After removing some screws and prying with our trusty plastic opening tool, we made quick work of the Nexus’s outer case. Good news: the Nexus 4 earned high marks for repairability. Some heavy adhesive slowed down battery removal, but every other component (including the speaker assembly and the motherboard) came out with relatively little effort. Keeping pace with Apple’s iPhone 5, the Nexus earned a solid 7 out of 10 on our repairability scale.
Nexus 4 highlights:
* Not all black rectangles are created equal. Compared to the Galaxy Nexus — the phone it succeeds — the Nexus 4 is a hair heavier (139 g vs 135 g), thicker (9.1 mm vs 8.9 mm), and wider (68.7 mm vs 67.9 mm).

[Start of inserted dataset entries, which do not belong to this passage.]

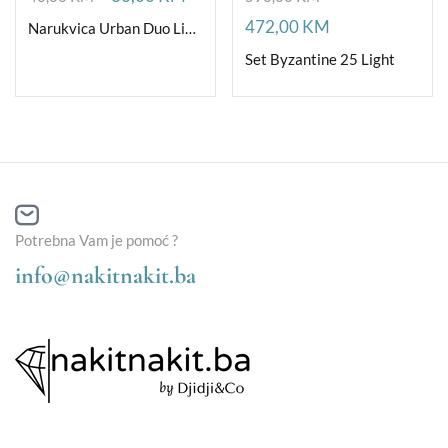
472,00
KM
Narukvica Urban Duo Light
Set Byzantine 25 Light
Potrebna Vam je pomoć ?
info@nakitnakit.ba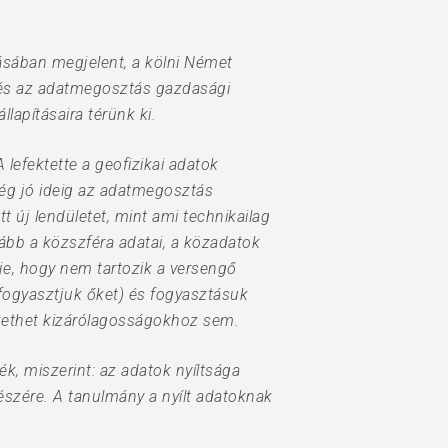
ában megjelent, a kölni Német
 és az adatmegosztás gazdasági
lapításaira térünk ki.
lefektette a geofizikai adatok
ég jó ideig az adatmegosztás
 új lendületet, mint ami technikailag
kább a közszféra adatai, a közadatok
ője, hogy nem tartozik a versengő
 fogyasztjuk őket) és fogyasztásuk
zethet kizárólagosságokhoz sem.
k, miszerint: az adatok nyíltsága
észére. A tanulmány a nyílt adatoknak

* If you’re curious how this black rectangle stacks up to other black rectangles, check this out: (Left to right: iPhone 4S, iPhone 5, Samsung Galaxy Nexus, Samsung Galaxy S III, LG Nexus 4).

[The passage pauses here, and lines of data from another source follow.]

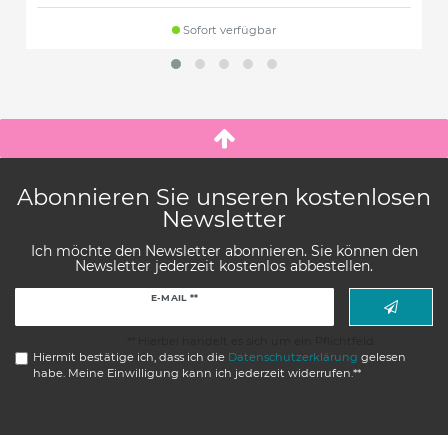
Sofort verfügbar
Abonnieren Sie unseren kostenlosen
Newsletter
Ich möchte den Newsletter abonnieren. Sie können den
Newsletter jederzeit kostenlos abbestellen.
Newsletter
E-MAIL **
Honig
** Hierbei handelt es sich um ein Pflichtfeld.
Hiermit bestätige ich, dass ich die
Daten­schutz­erklärung
gelesen
habe. Meine Einwilligung kann ich jederzeit widerrufen.**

* A number of pressure contacts power the NFC antenna and connect the induction coil needed for wireless charging to the motherboard. With “wireless charging” listed as an official tech spec for the Nexus 4, we were anxious to try it out on our device. Alas, the phone doesn’t ship with a wireless charger. Sadness.
* Screws hold the battery connector in place. At first the disassembly looks easy, but the battery is secured to the case with quite a bit of adhesive, requiring a lot of prying.

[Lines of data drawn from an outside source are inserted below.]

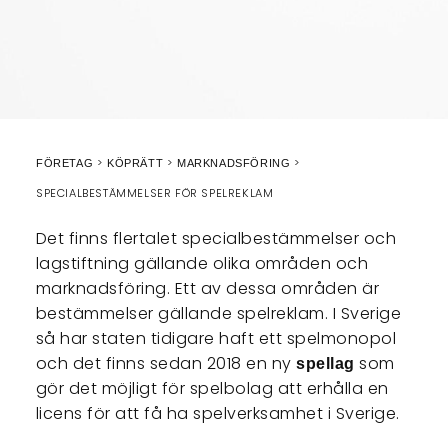
FÖRETAG
KÖPRÄTT
MARKNADSFÖRING
SPECIALBESTÄMMELSER FÖR SPELREKLAM
Det finns flertalet specialbestämmelser och
lagstiftning gällande olika områden och
marknadsföring. Ett av dessa områden är
bestämmelser gällande spelreklam. I Sverige
så har staten tidigare haft ett spelmonopol
och det finns sedan 2018 en ny
som
spellag
gör det möjligt för spelbolag att erhålla en
licens för att få ha spelverksamhet i Sverige.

* The entire device only contains four different-length screws — all common screw types — for a total of only 15 screws. Once the back cover and inner frame are removed, pressure contacts make all of the inner components a breeze to replace.
* The glass is fused to both the display and the display frame. So don’t crack the glass unless you’re good with a heat gun, or you’re fond of replacing the glass, display, and frame together (which requires muchos buckaroos).
* The Nexus is equipped with a 3.8 V, 2100 mAh battery. Just like Apple did with the iPhone 5’s 1440 mAh unit, LG is utilizing a 3.8 V battery (instead of the more-common 3.7 V variant) to power the Nexus 4. Unlike Apple, however, LG manufactures their own battery.
* The speaker enclosure is held in place with two screws and no cables — spring contacts connect it to the rest of the phone, making its removal a snap.
* In addition to providing some support and stability, the front panel frame houses the earpiece speaker and vibrator motor, both of which attach to the motherboard via pressure contacts.
* The motherboard:
* A Synaptics S7020A touchscreen controller ensures your fingers morph into super-accurate pig-killing machines in a certain popular game. The 4.7″, 1280 x 768 pixel, WXGA IPS display is naturally manufactured by LG Display.